Jean - Jacques Henner "Femme nue debout"
Henner was born on March 5, 1829 in Bernwiller, in the south of Alsace. He was the youngest of a farmer's six sons.
His artistic career falls into three periods. The first that of his youth, began in 1845 and ended with his winning the Prix de Rome in 1858. His first studies were in his hometown and Strasbourg, and then from 1846 he studied in Paris. During his early years, he painted numerous portraits on his family and other people close to him. The second period is that of his sojourn to Italy, from 1859 until 1864. At the Academie de France in Rome, he painted landscapes and copied works by Italian masters, including Giotto and Correggio. During the third period between 1864 and 1905, Henner was at the height of his powers. He lived in Paris, exhibited a handful of works at the Salon each year and basked in his reputation as an official artist. The painting in the Marubeni collection derives from this last period. In 1873, Henner received the Legion d'Honneur, rising through the ranks until he became grand officier in 1903.

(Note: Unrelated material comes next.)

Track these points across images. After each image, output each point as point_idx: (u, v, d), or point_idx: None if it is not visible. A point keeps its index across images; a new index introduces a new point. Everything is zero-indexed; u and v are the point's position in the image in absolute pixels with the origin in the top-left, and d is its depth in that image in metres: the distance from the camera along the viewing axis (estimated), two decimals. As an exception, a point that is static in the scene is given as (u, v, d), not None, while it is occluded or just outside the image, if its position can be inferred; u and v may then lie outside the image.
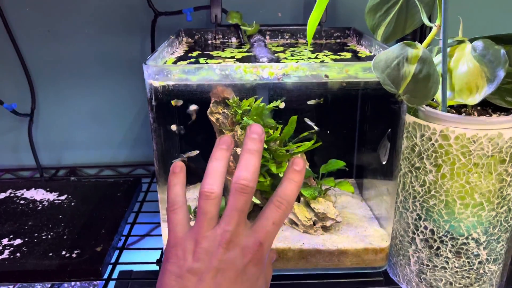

In his third period, Henner borrowed copiously from mythology and religion, finding particular inspiration in the pastoral poetry of Virgil and Ovid, which he delighted in reading. The Franco-Prussian war of 1870 - 71 cast a dark shadow over his life, not least because his native Alsace came under Prussian occupation, and his paintings took on an ironic pessimism. He sometimes portrayed the Alastian landscape at the nostalgic backdrop to a female nude, and in this regard may perhaps be regarded as a symbolist. He did not live to see his beloved Alsace returned to France, dying in Paris on July 23, 1905.